-- start Quoted text --
Re: define and assignment

"H." <hbe123@xxxxxxxxx> writes:

Most of this explanation looks spot on, but I'm not sure about these
beginning lines:



--8<---------------cut here---------------start------------->8---
(define a 1) => Obj *a;
a = new Int(1);
(define b a) => Obj *b;
b = a;
(set! b 2) => b = new Int(2)

The reason this part puzzles me thought symbols in Scheme were like
Java primitives, in that they are always copied by valued (as opposed
to boxed things like Objs, in which a new arrow is drawn pointing to
the object).

Symbols are never copied. Symbols in Lisp are just that, symbols,
things that have names. They don't have a value by themselves.[1]
It's the evaluation rule in Lisp that says that when an expression is
a symbol, the value currently associated with that symbol is to be
fetched from the environment. This is slightly different from saying
"the symbol has this value" because if the symbol was e. g. garbage
collected, the value would continue to exist if some other object
still had a reference to that value. That's why I said symbols can be
thought of as pointers: changing the value of a pointer doesn't change
the object at the memory location the pointer previously pointed at.
-- end Quoted text --
-- start Dataset section --
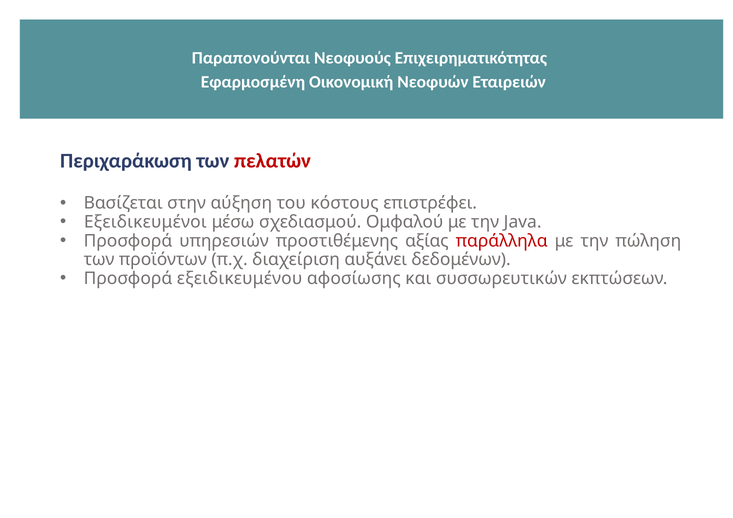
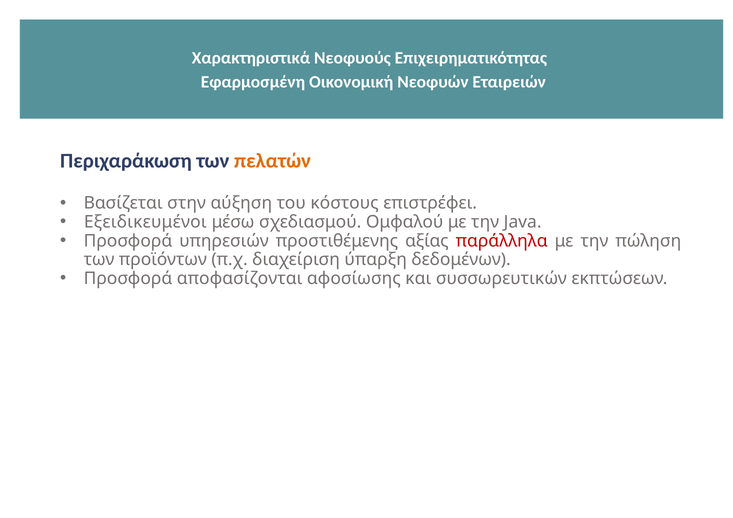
Παραπονούνται: Παραπονούνται -> Χαρακτηριστικά
πελατών colour: red -> orange
αυξάνει: αυξάνει -> ύπαρξη
εξειδικευμένου: εξειδικευμένου -> αποφασίζονται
-- end Dataset section --
> [Requests]:
**a)** From the post on Scheme symbols, list every Scheme expression that appears to the left of a "=>" arrow in the cut-here block.
**b)** Answer these questions from the post on Scheme symbols, one line each:
(i) What kind of Java values did the questioner believe symbols in Scheme resembled?
(ii) What does the post say symbols in Lisp do not have by themselves?
(iii) What does the post say symbols can be thought of as?
**c)** Please transcribe the stretch of the post on Scheme symbols from "The reason this" through "the object).".

> [Solved problems]:
**a)**
(define a 1)
(define b a)
(set! b 2)

**b)**
(i) Java primitives.
(ii) A value.
(iii) Pointers.

**c)**
The reason this part puzzles me thought symbols in Scheme were like
Java primitives, in that they are always copied by valued (as opposed
to boxed things like Objs, in which a new arrow is drawn pointing to
the object).